Her reaction is also not shocking. As we live on a farm, death is a natural part of the landscape. Last year’s pig? She’s in the freezer. That steer you named? The steak you ate for dinner.
I am not sure, however, of what her actual four-year-old concept of death is. Honestly, I am not even sure what my forty-one-year-old concept of death is. Most days, I believe that we are so much more than these suits of flesh that connect us to this plane. Others, I wonder if death is the end. If that last breath we take is our last connection to anything.
“I could never live on a farm,” my mother told me as she tried to nurse the chicken back to health. “All of these animals have little souls. I don’t know how you do it.”
I have thought a lot about this living on the farm. I think about it when I watch our herd leave an older cow to babysit while the rest go to graze. I think about it when I look into the lamb’s eyes as I feed him hay and pet him. I think about it when I have to knee one of our bucket fed calves back because she thinks my vagina is food.
And then I think of Kitt.
I am jealous of her, really. My first taste of death came the summer after my 7th grade year when a classmate was killed in a car accident.
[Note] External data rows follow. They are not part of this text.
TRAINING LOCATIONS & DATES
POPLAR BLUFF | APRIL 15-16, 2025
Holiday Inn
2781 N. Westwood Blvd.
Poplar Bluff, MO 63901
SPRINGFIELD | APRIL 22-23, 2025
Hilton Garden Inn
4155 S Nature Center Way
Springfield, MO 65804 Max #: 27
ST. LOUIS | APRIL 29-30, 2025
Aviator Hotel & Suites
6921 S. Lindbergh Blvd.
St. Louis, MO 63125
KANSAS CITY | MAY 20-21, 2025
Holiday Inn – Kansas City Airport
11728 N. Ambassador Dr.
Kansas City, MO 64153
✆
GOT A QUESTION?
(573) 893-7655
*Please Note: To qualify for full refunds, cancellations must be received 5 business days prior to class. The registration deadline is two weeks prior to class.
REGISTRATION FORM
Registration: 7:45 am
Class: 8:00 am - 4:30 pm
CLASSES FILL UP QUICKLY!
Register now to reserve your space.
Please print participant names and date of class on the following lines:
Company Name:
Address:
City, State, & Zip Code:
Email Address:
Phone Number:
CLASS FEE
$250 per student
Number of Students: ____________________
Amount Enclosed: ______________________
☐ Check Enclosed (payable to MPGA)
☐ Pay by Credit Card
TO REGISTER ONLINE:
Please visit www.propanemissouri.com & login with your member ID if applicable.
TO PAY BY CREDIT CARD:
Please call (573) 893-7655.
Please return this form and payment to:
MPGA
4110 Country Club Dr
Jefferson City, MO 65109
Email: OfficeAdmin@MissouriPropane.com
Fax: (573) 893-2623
Having been at our camp on Moosehead Lake for the week, I had been incomminucado. I learned about her death only after the funeral. I spent the next week or so expecting everyone I knew to die. If death could happen to her, it could happen to anyone, at any time. I started imagining the horrific demises of all of my loved ones. My father died being electrocuted while trying to fix a paper machine in the mill. My mother died driving home a little too fast on the highway. My sister died crossing the street. Everyone I looked at faded, and I was left with how each would leave me.
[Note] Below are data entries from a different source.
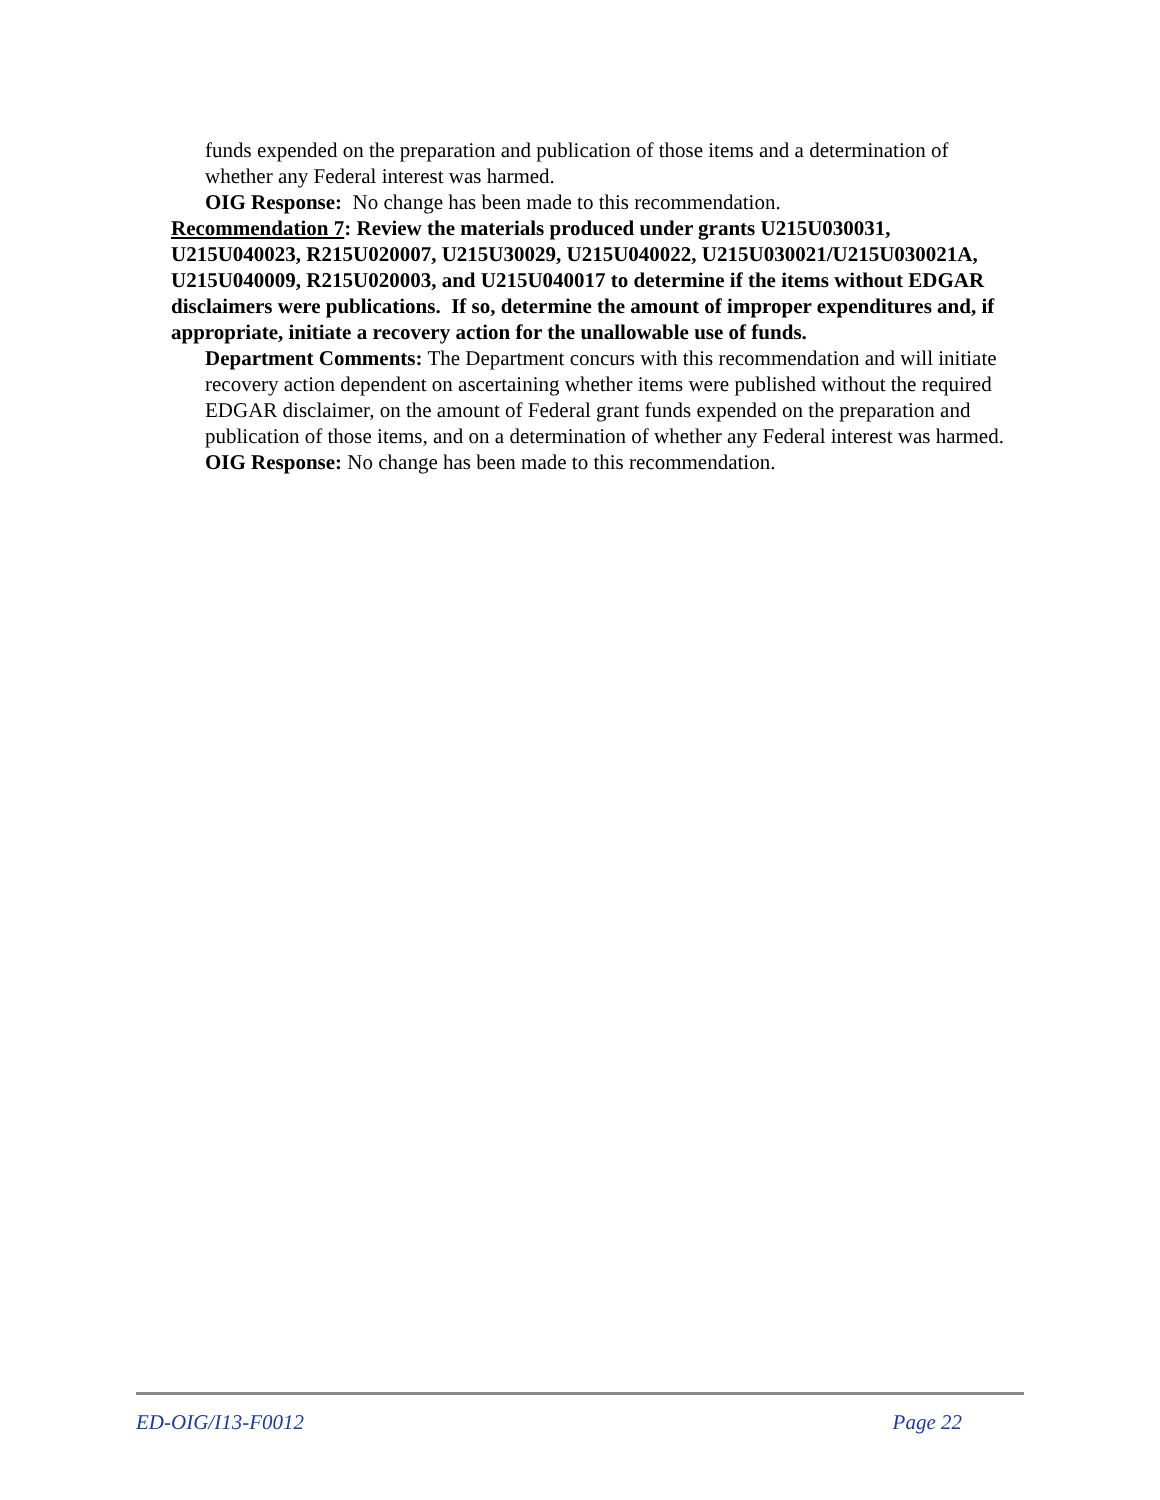funds expended on the preparation and publication of those items and a determination of whether any Federal interest was harmed.
OIG Response: No change has been made to this recommendation.
Recommendation 7: Review the materials produced under grants U215U030031, U215U040023, R215U020007, U215U30029, U215U040022, U215U030021/U215U030021A, U215U040009, R215U020003, and U215U040017 to determine if the items without EDGAR disclaimers were publications. If so, determine the amount of improper expenditures and, if appropriate, initiate a recovery action for the unallowable use of funds.
Department Comments: The Department concurs with this recommendation and will initiate recovery action dependent on ascertaining whether items were published without the required EDGAR disclaimer, on the amount of Federal grant funds expended on the preparation and publication of those items, and on a determination of whether any Federal interest was harmed.
OIG Response: No change has been made to this recommendation.
ED-OIG/I13-F0012 Page 22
Kitt will realize, as she grows, that we all live. We all serve our purpose. And we all die. This idea will become a thread woven into her concept of life, as it is an integral part of my husband’s concept. While he and I may disagree about what happens after this life, I have to admire him for how he lives this one.
I told Kitt this morning that it is time to let the other chickens out of the coop, as they were big enough to start grazing. “Maybe we can get a cat cage so that the cats won’t kill the chickens,” she said. “We can put food and water in it so that they will be all right, too.”
Today I realize that we are all as fragile as that young hen we lost, and while some days force us to realize that death just happens, others have us holding it back in a small wire cage. Leaving it food and water, of course, because we wouldn’t want it to have to look elsewhere to be fed.